— Ты что творишь?! Паразит, ты что творишь?
— Андрей Борисович, я…
— Командир… — впервые встрял Бортников — на пару слов.
— Командир корабля управление сдал! — раздраженно сказал уставную фразу Волынцев.
— Второй пилот управление принял,— немного обиженным тоном подтвердил Тертышный.
Сняв наушники, командир корабля и штурман выбрались в кухоньку. Удивительно — но этот самолет, сделанный из стратегического разведчика, несмотря на известную тесноту в салоне был довольно комфортен для экипажа, все здесь было рассчитано на длительные полеты, и была даже маленькая кухонька, чтобы разогреть пищу.
— Ну что?!
— Командир, что с тобой? — старый штурман в упор смотрел на командира,— что с тобой такое происходит?
— Со мной все нормально.
— Нет, ненормально. Ты что к Димке прикопался? Ну, виноват человек, так что его теперь — расстрелять перед строем?
— Да мне просто надоело, что человек то ли дрова везет, то ли — самолет пилотирует! Как будто с учебки пацан!
— Нормально он пилотирует. Не хуже чем всегда. Остынь, командир. Может, посидишь, отдохнешь?
— А кто сядет? Этот пацан желторотый, что ли?
— Я сяду. Отдохни до посадки, Андрей.
— Да чтоб вы все…
Оборвав фразу, Волынцев повернулся и пошел обратно на свое место.
03 августа 2002 года.
Военный аэродром. Десять километров восточнее Варшавы
Аэродром находился под контролем частей безопасности вот уже третьи сутки…

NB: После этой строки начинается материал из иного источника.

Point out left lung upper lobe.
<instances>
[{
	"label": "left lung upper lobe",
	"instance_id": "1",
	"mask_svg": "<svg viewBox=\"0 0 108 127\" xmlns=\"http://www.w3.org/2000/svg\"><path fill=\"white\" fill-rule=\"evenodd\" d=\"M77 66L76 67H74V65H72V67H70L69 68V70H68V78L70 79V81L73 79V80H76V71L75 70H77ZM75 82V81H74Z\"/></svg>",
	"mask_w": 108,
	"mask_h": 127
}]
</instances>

Собственно говоря, в России (а Польша как бы то ни было была ее частью) офицеры придерживались правила «гусары газет не читают», что приводило в бешенство представителей самых разных общественных групп (в основном связанных с заграницей) пытающихся на что-то распропагандировать нижних чинов и офицерский корпус. Не раз и не два таким горе-пропагандистам, околачивающимся у КП или в тех местах, где собираются после службы офицеры элементарно били морду.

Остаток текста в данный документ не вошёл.